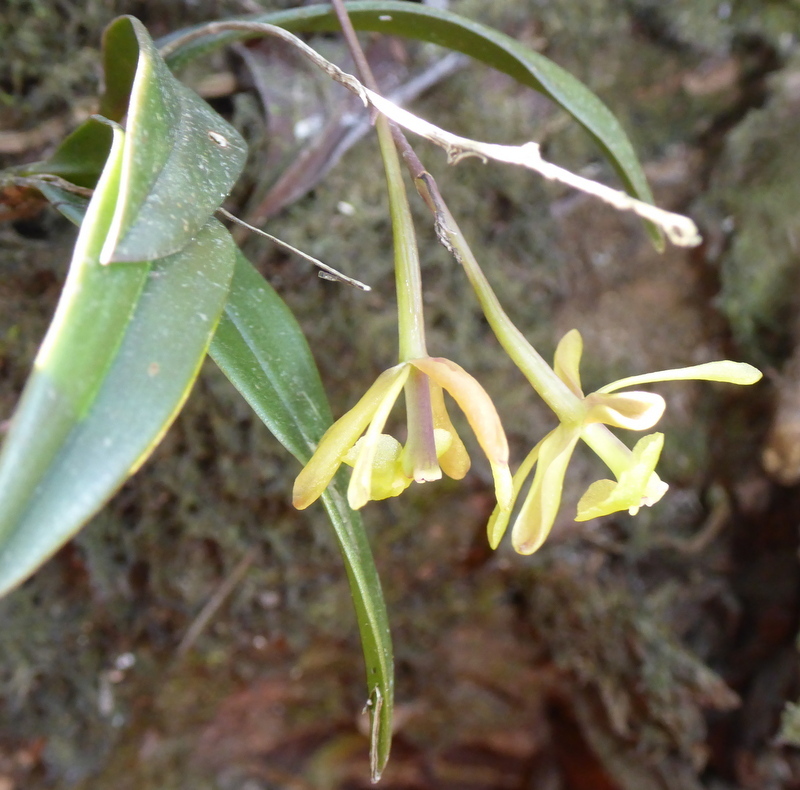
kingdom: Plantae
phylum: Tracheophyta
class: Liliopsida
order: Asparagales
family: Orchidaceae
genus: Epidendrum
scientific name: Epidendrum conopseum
··········
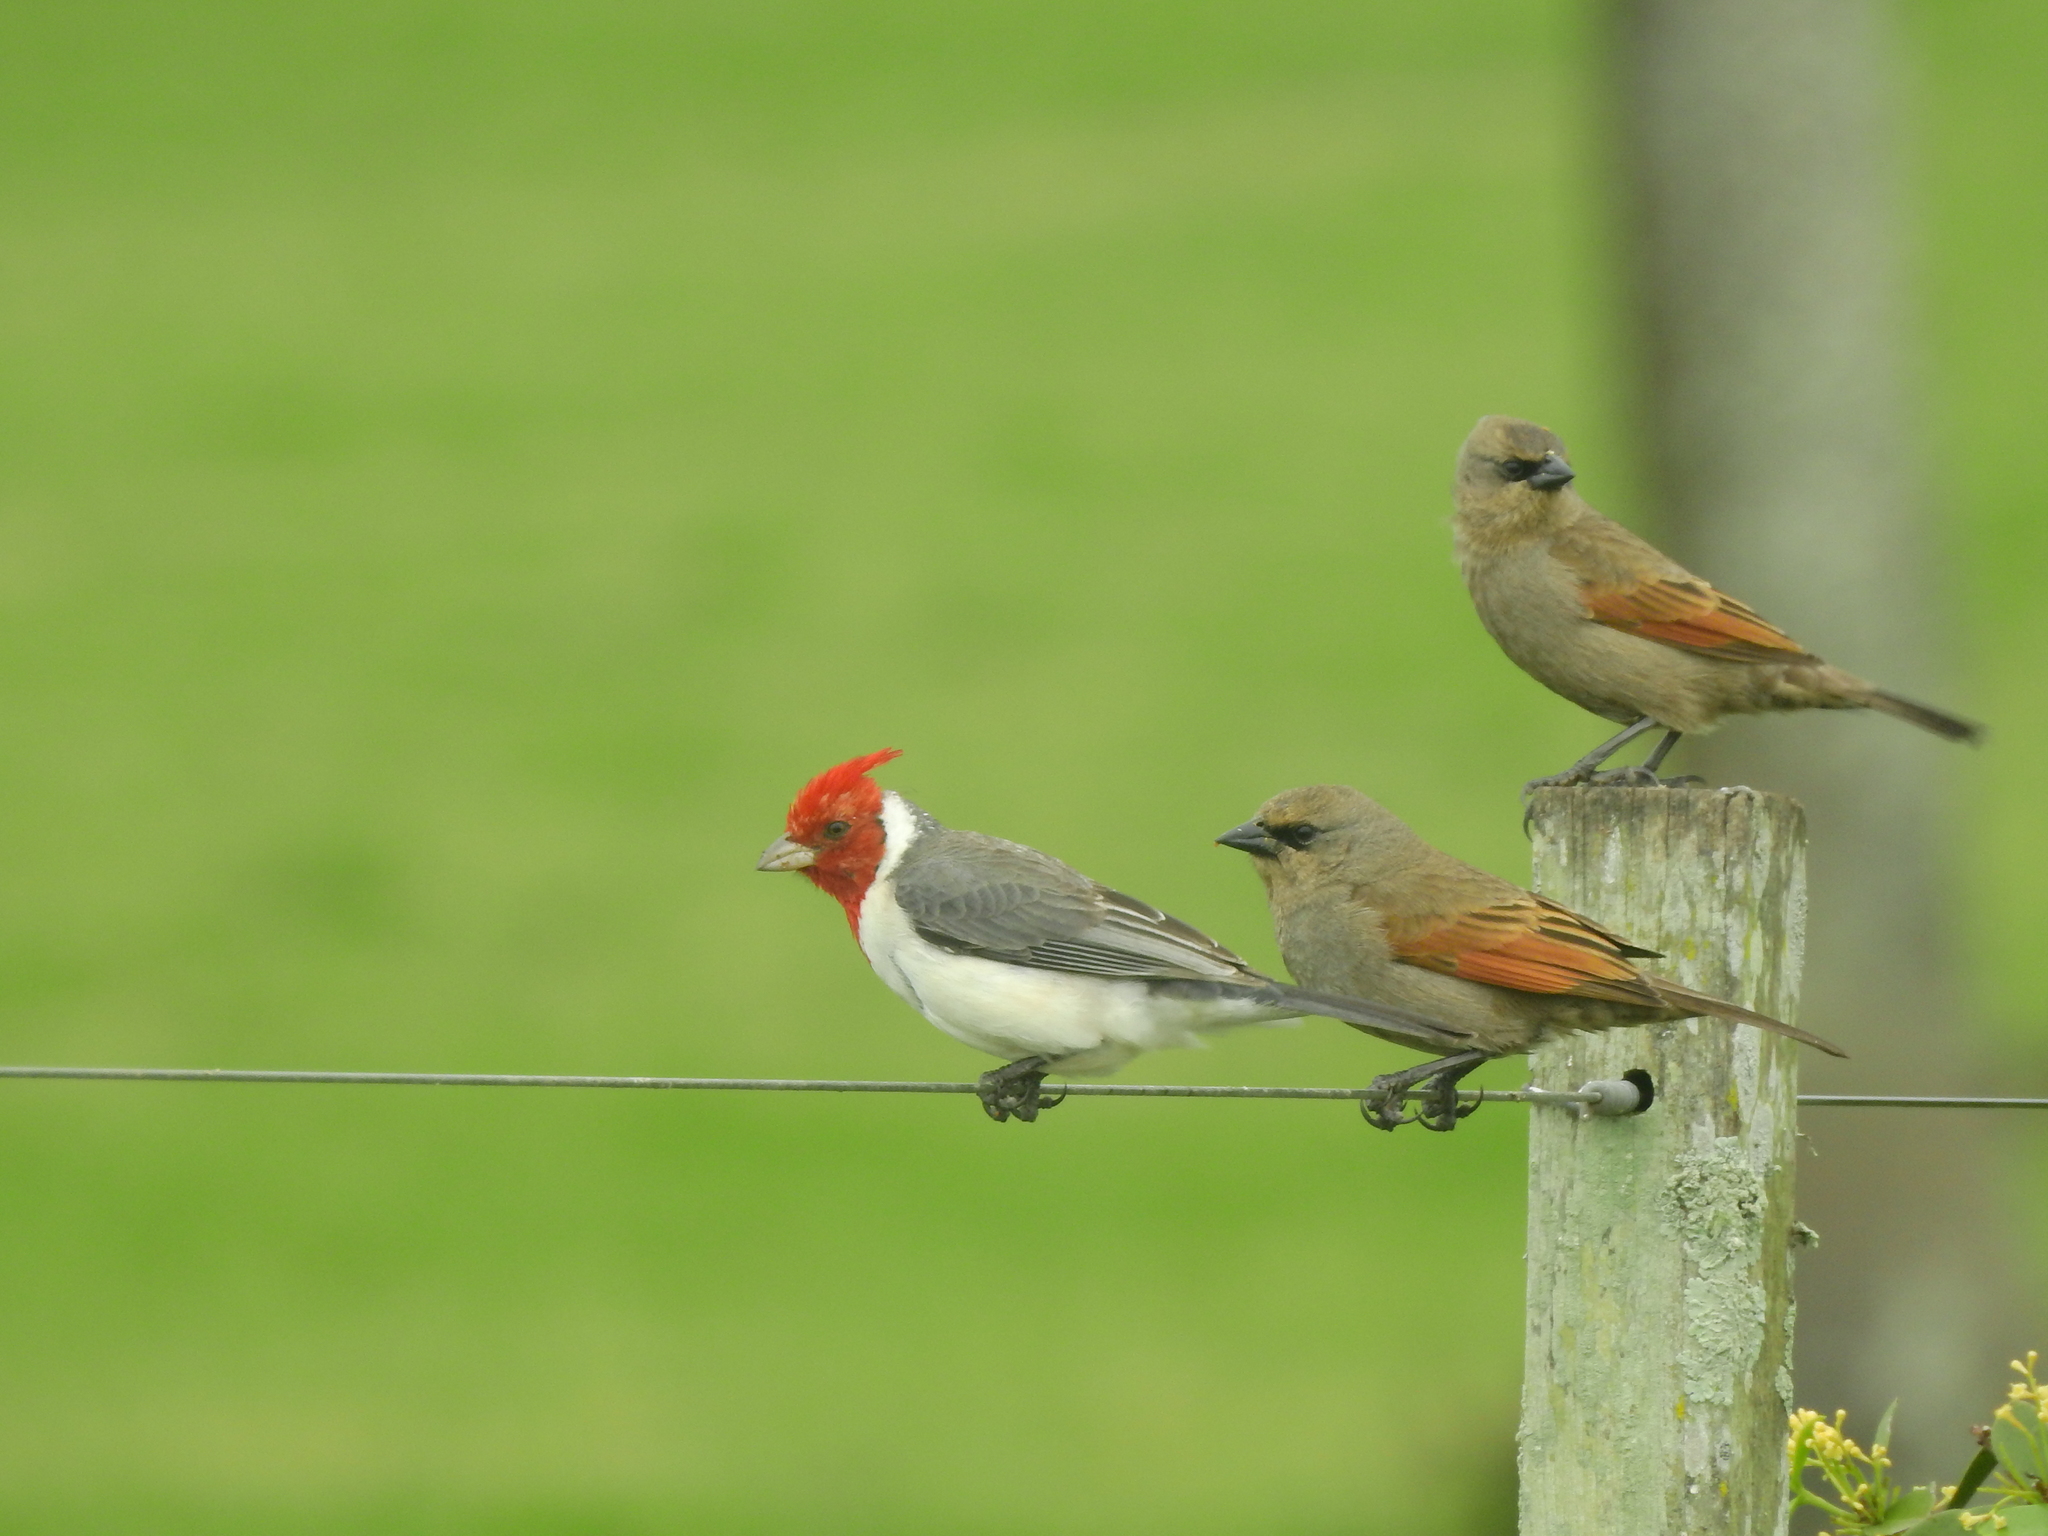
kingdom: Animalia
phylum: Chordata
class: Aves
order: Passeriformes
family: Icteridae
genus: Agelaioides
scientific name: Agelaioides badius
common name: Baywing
··········
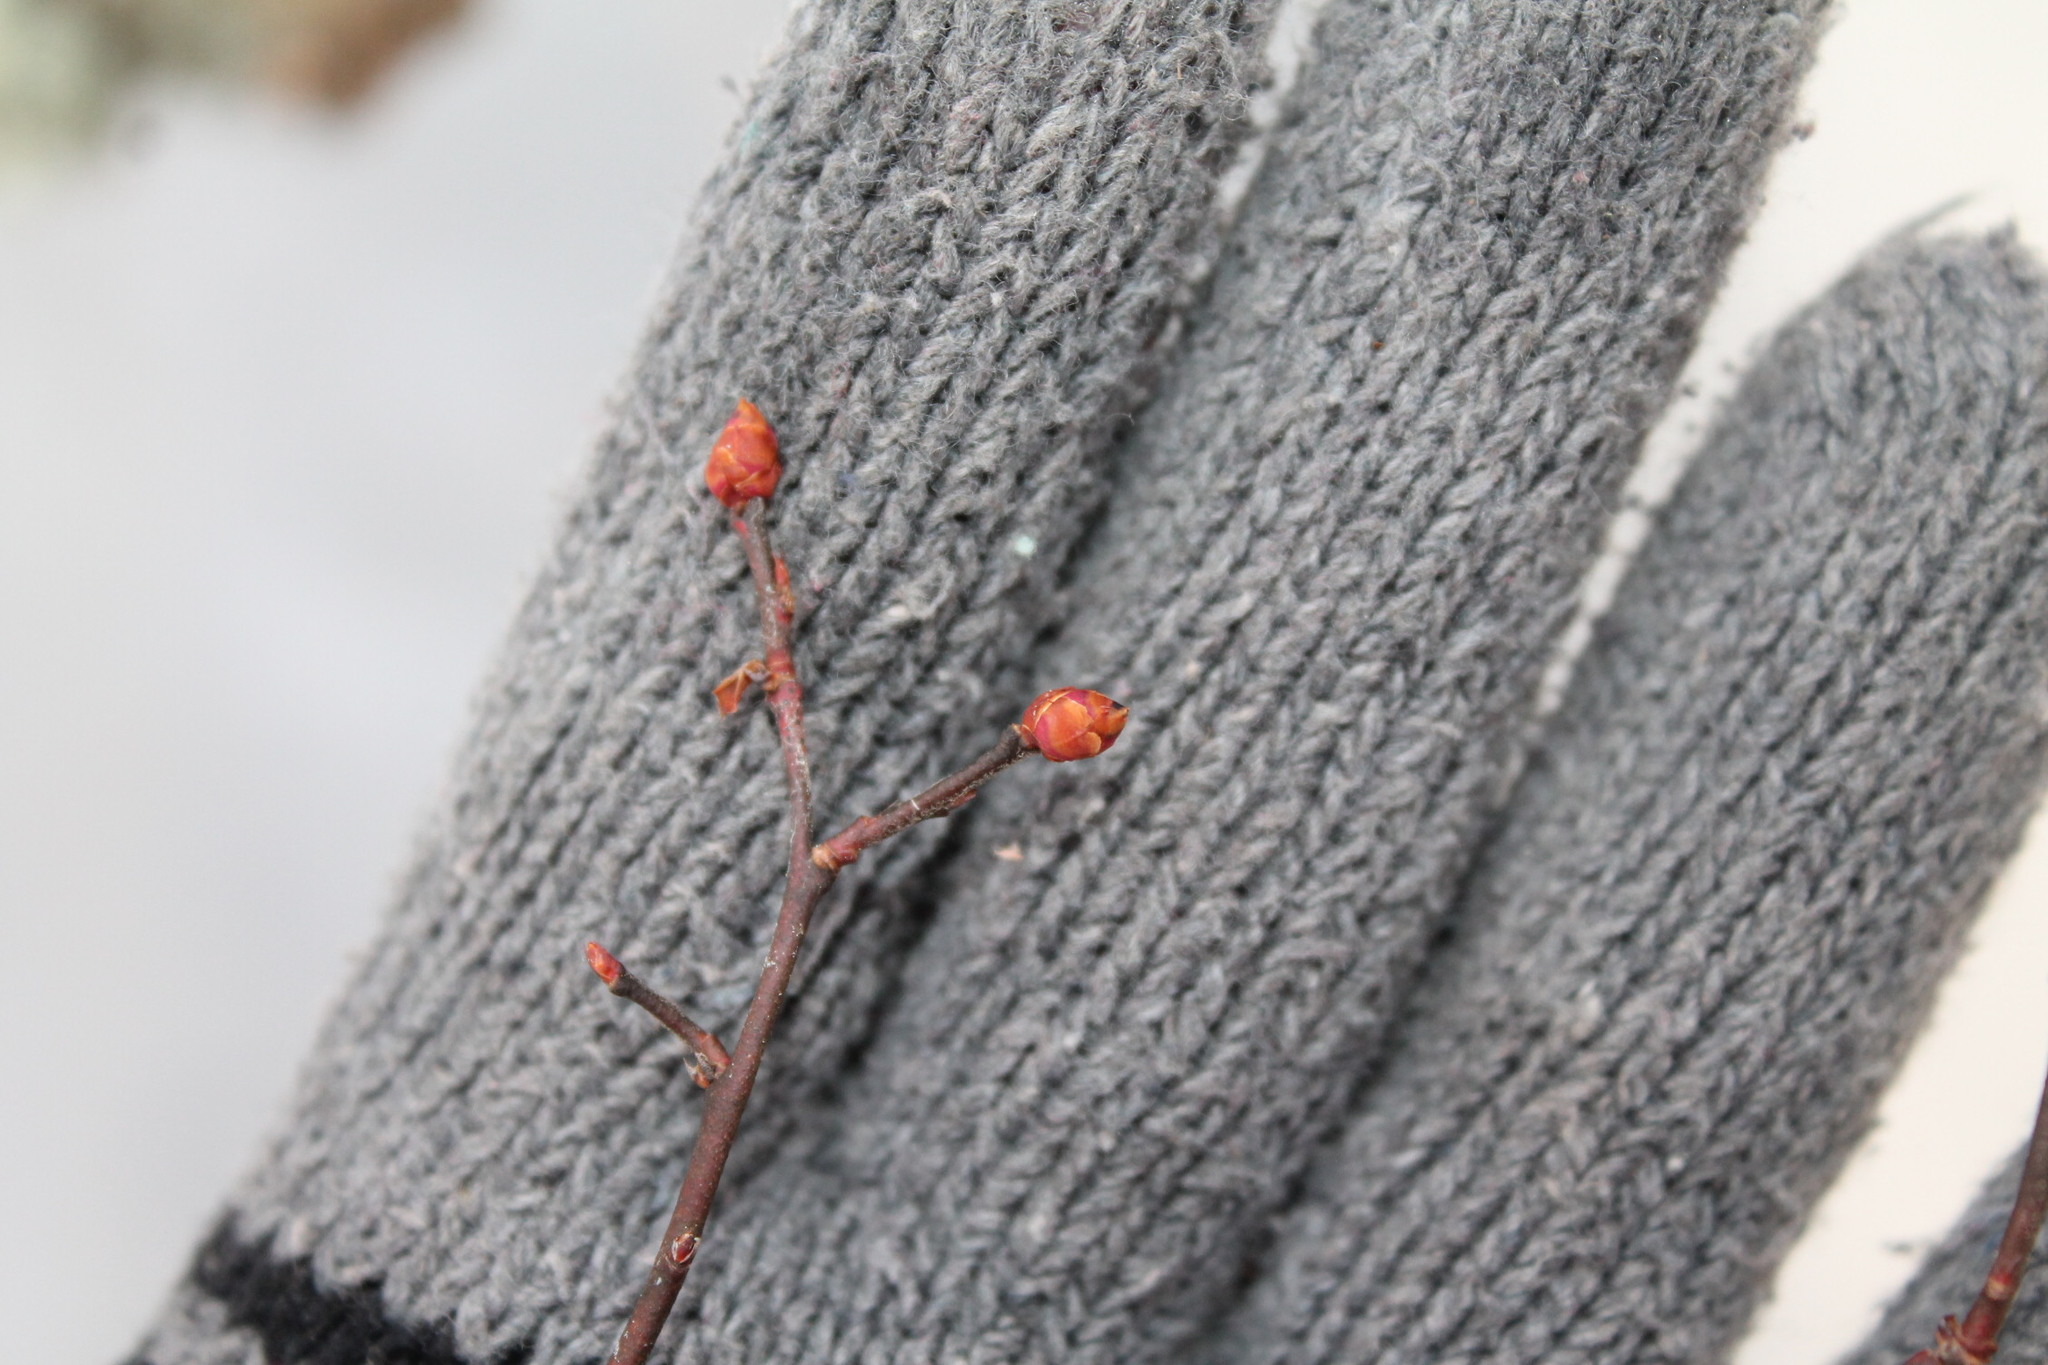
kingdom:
··········
Reproduce the listing from the line containing "kingdom: Animalia" through the line containing "scientific name: Agelaioides badius", including both of those lines and nothing else.

* _The response_
kingdom: Animalia
phylum: Chordata
class: Aves
order: Passeriformes
family: Icteridae
genus: Agelaioides
scientific name: Agelaioides badius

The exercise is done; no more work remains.